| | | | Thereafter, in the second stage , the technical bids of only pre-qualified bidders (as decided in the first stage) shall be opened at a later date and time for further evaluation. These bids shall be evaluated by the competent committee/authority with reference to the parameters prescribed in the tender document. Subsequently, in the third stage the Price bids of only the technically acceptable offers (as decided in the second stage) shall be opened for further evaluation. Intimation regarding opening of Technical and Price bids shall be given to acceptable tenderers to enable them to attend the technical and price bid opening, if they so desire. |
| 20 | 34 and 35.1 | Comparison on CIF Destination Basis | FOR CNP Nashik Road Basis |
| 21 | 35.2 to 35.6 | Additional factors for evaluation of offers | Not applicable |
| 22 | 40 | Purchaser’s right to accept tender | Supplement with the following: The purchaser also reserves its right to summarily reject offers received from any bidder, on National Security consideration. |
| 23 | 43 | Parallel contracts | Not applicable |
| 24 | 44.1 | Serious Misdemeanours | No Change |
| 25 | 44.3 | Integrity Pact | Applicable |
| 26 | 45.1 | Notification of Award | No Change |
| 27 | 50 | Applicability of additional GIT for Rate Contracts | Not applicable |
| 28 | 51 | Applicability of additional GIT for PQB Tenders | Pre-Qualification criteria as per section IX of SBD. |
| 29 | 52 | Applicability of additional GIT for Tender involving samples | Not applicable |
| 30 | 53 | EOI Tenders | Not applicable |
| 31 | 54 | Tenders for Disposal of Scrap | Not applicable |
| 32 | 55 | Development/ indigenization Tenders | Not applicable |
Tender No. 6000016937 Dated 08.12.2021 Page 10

WORK INSTRUCTION: Please repeat the line that contains "Security consideration. |" and every line after it through the end of the material above, exactly and with nothing added.

YOUR RESPONSE:
| 22 | 40 | Purchaser’s right to accept tender | Supplement with the following: The purchaser also reserves its right to summarily reject offers received from any bidder, on National Security consideration. |
| 23 | 43 | Parallel contracts | Not applicable |
| 24 | 44.1 | Serious Misdemeanours | No Change |
| 25 | 44.3 | Integrity Pact | Applicable |
| 26 | 45.1 | Notification of Award | No Change |
| 27 | 50 | Applicability of additional GIT for Rate Contracts | Not applicable |
| 28 | 51 | Applicability of additional GIT for PQB Tenders | Pre-Qualification criteria as per section IX of SBD. |
| 29 | 52 | Applicability of additional GIT for Tender involving samples | Not applicable |
| 30 | 53 | EOI Tenders | Not applicable |
| 31 | 54 | Tenders for Disposal of Scrap | Not applicable |
| 32 | 55 | Development/ indigenization Tenders | Not applicable |
Tender No. 6000016937 Dated 08.12.2021 Page 10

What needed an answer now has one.